START EXTRACTED TEXT

17-6202


Chapter 17.--CORPORATIONS


Article 62.--REGISTERED OFFICE AND RESIDENT AGENT

     
17-6202.   Resident agent required; qualifications;
business office requirements; terms construed.

(a) Every corporation shall have and maintain in this state a resident agent,
which agent may be either: (1) The corporation itself; (2) an individual
resident in this state; (3) a domestic corporation, a domestic limited
partnership, a domestic limited liability company or a domestic business trust;
or (4) a foreign corporation, a foreign limited partnership, a
foreign
limited liability company or a foreign business trust authorized to
transact business in this state. The
resident agent shall have a business office identical with the registered
office which is generally open during normal business hours to accept service
of process and otherwise perform the functions of a resident agent.

     
(b)   Unless the context otherwise requires, whenever the term "resident agent"

END EXTRACTED TEXT
START MATERIAL SUPPLIED

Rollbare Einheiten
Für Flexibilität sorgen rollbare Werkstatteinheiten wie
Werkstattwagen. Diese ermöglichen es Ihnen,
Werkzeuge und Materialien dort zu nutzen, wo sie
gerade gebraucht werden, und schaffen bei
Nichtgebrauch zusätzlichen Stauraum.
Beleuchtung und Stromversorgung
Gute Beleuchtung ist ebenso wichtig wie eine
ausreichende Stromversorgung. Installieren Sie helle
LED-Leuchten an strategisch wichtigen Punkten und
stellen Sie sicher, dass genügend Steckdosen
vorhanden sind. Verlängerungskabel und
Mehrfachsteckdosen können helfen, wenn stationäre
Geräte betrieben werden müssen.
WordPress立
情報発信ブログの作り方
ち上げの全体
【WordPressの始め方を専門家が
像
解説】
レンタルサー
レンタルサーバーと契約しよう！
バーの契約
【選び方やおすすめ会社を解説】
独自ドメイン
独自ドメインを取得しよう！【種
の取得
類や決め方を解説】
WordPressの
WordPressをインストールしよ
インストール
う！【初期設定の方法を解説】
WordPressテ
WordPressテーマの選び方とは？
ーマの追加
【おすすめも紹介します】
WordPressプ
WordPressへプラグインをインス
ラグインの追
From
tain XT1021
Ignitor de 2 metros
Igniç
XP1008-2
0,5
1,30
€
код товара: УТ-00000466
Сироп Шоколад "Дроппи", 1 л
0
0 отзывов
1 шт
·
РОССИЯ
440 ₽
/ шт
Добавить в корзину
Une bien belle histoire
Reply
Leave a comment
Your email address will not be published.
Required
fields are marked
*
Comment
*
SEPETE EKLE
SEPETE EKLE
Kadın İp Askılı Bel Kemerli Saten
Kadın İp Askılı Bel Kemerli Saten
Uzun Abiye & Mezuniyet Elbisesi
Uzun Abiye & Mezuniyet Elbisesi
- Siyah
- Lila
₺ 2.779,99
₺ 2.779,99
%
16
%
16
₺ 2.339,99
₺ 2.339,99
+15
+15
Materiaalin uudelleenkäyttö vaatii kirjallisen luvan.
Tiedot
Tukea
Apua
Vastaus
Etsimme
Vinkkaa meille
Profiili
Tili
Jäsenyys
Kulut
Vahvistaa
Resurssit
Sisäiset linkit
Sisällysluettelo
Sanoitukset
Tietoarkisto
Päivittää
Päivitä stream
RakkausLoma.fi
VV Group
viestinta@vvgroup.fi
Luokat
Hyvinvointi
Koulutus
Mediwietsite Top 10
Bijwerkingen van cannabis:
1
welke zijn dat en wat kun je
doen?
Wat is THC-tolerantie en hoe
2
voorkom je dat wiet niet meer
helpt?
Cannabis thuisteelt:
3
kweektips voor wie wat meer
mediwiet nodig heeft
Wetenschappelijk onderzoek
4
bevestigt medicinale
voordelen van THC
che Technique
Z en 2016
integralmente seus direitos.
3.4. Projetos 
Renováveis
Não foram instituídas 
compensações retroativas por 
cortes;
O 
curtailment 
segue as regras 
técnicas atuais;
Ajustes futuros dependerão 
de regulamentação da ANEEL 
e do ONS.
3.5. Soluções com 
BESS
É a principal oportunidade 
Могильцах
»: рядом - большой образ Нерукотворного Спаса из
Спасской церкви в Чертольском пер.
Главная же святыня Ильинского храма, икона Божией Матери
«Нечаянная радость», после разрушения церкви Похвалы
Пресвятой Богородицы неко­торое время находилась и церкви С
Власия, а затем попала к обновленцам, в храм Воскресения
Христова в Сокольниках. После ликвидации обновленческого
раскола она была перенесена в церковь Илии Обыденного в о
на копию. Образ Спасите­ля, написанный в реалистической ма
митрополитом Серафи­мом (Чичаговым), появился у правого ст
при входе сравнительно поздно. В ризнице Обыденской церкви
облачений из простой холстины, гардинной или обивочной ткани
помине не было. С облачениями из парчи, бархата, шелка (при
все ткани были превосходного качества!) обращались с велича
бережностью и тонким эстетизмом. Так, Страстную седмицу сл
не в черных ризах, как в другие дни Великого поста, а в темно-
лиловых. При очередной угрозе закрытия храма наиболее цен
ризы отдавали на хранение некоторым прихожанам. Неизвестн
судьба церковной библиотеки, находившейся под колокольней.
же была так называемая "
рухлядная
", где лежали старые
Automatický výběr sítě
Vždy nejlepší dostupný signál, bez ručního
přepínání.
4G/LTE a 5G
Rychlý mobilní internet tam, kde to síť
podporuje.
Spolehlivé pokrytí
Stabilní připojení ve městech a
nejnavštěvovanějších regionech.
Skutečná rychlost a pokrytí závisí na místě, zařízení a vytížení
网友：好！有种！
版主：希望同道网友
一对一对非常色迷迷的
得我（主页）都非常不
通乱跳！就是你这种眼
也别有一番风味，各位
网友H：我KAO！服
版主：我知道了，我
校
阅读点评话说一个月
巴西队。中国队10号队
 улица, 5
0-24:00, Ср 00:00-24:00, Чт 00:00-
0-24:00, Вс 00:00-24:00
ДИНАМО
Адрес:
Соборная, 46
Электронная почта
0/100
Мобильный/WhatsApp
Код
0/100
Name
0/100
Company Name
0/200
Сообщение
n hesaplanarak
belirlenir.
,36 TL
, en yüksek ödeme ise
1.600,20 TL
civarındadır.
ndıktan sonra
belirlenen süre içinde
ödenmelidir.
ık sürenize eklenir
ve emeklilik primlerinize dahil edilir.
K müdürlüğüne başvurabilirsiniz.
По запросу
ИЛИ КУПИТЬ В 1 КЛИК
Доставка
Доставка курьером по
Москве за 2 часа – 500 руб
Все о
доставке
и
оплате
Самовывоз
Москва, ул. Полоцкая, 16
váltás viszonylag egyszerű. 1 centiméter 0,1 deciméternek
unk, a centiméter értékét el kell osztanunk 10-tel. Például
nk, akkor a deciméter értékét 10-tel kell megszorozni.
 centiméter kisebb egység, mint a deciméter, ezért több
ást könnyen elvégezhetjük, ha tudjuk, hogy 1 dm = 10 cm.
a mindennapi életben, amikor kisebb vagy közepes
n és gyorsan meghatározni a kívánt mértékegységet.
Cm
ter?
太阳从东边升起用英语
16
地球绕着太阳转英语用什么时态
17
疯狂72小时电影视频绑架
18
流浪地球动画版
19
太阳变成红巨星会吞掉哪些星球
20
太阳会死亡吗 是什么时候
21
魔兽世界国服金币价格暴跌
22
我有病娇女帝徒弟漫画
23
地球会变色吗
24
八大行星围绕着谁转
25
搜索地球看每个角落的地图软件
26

END MATERIAL SUPPLIED

*YOUR TASKS*
[1] In the resident agent statute, during what hours must the resident agent's business office generally be open?
[2] Extend the resident agent statute from the point where it stops.

*TASK-BY-TASK RESULTS*
[1] During normal business hours.

[2]
or "registered agent" or "resident agent in charge of a corporation's principal
office or place of business in this state," or other term of like import which
refers to a corporation's agent required by statute to be located in this
state, is or has been used in a corporation's articles of incorporation, or in
any other document, or in any statute, it shall be deemed to mean and refer to
the corporation's resident agent required by this section; and it shall not be
necessary for any corporation to amend its articles of incorporation or any
other document to comply with this section.

     
History:   L. 1972, ch. 52, § 18;
L. 2004, ch. 143, § 5;
L. 2007, ch. 81, § 5; July 1.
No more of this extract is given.